Smith v. Muster, 3 Ill. App. 3d 358 (1972)

Jan. 11, 1972 · Illinois Appellate Court · No. 11431
3 Ill. App. 3d 358

Phillip A. Smith et al., Plaintiffs-Appellees, v. George Muster, Defendant-Appellant.

(No. 11431;

Fourth District

January 11, 1972.

Phillips, Phebus & Tummelson, of Urbana, (George G. Bryan, of counsel, ) for appellant.

Mr. JUSTICE VERTICCHIO

delivered the opinion of the court:

This is an appeal from a judgment entered on behalf of the plaintiffs and against the defendant in the amount of $146.54 in the circuit court of Vermilion County. The suit arose out of an automobile accident at or near the intersection of Franklin Street and Voorhees Street in Danville, Illinois, on July 24, 1970.

The plaintiffs, pro se, filed the suit against the defendant. Defendant appeals from the judgment which was entered on behalf of the plaintiffs and against the defendant after a bench trial.

The issues on this appeal are directed to the sufficiency of the evidence and the admissibility of certain evidence relating to damages.
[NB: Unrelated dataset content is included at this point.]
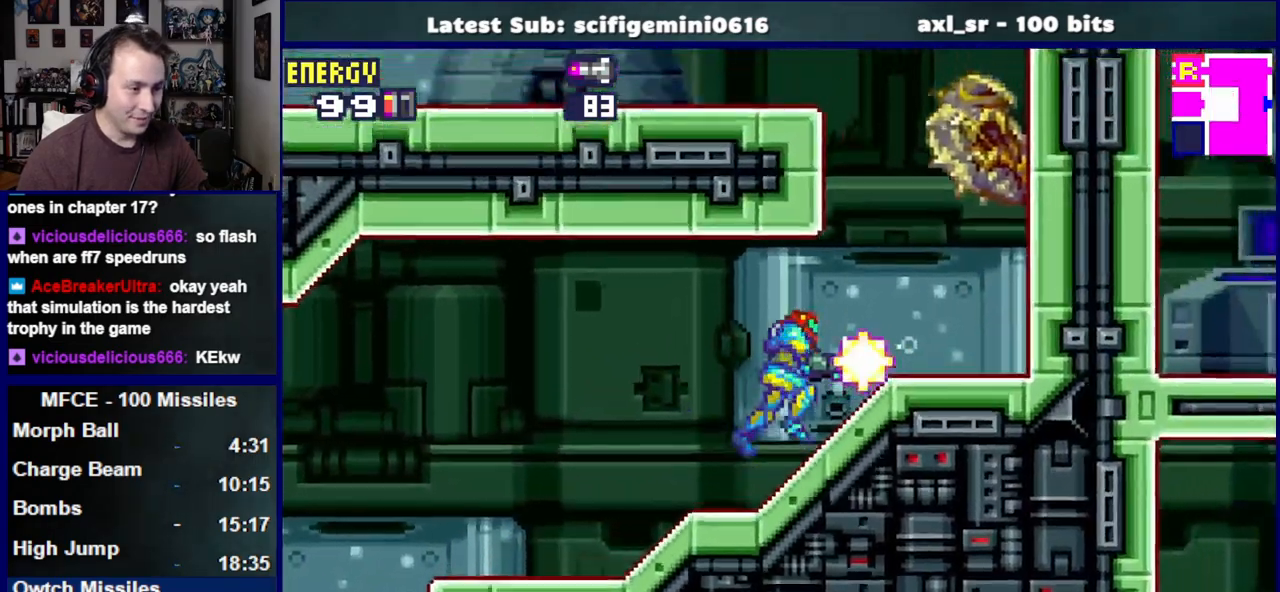
{"buttons": ["SQUARE", "DPAD_LEFT"], "left_stick": "center", "right_stick": "center", "events": [[117, "CROSS", "down"], [167, "DPAD_RIGHT", "up"], [250, "DPAD_LEFT", "down"], [450, "CROSS", "up"]]}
Unfortunately, the appellees have not filed a brief in this court.

In People v. Spinelli, 83 Ill.App.2d 391, 227 N.E.2d 779, the court stated that the absence of such a brief leaves the court in the dual role of advocate and judge.

As a result of the appellees’ failure to file a brief, this court does not have the benefit of their point of view concerning the sufficiency of the evidence and admissibility of the evidence. There is nothing to give support to the judgment of the trial court.

Supreme Court Rule 341, Ill. Rev. Stat. 1969, ch. 110 — A, ch. 341, provides for the filing of an appellees’ brief. While the court is not man*359dated to dismiss an appeal for failure to file a brief, the failure to comply with the rule is unfair both to this court and to the trial court. In certain cases this court may determine that justice requires a decision on the merits. This is within the sound discretion of the court. In this case a review of the nature of the issues establishes that the judgment should be reversed pro forma. See Timmerman v. Wilson, 74 Ill.App.2d 224, 219 N.E.2d 767; and Morella v. Melrose Park Cab. Co., 65 Ill.App.2d 175, 212 N.E.2d 106.

Therefore, the judgment of the circuit court of Vermilion County is reversed.

Judgment reversed.

SMITH, P. J., and CRAVEN, J., concur.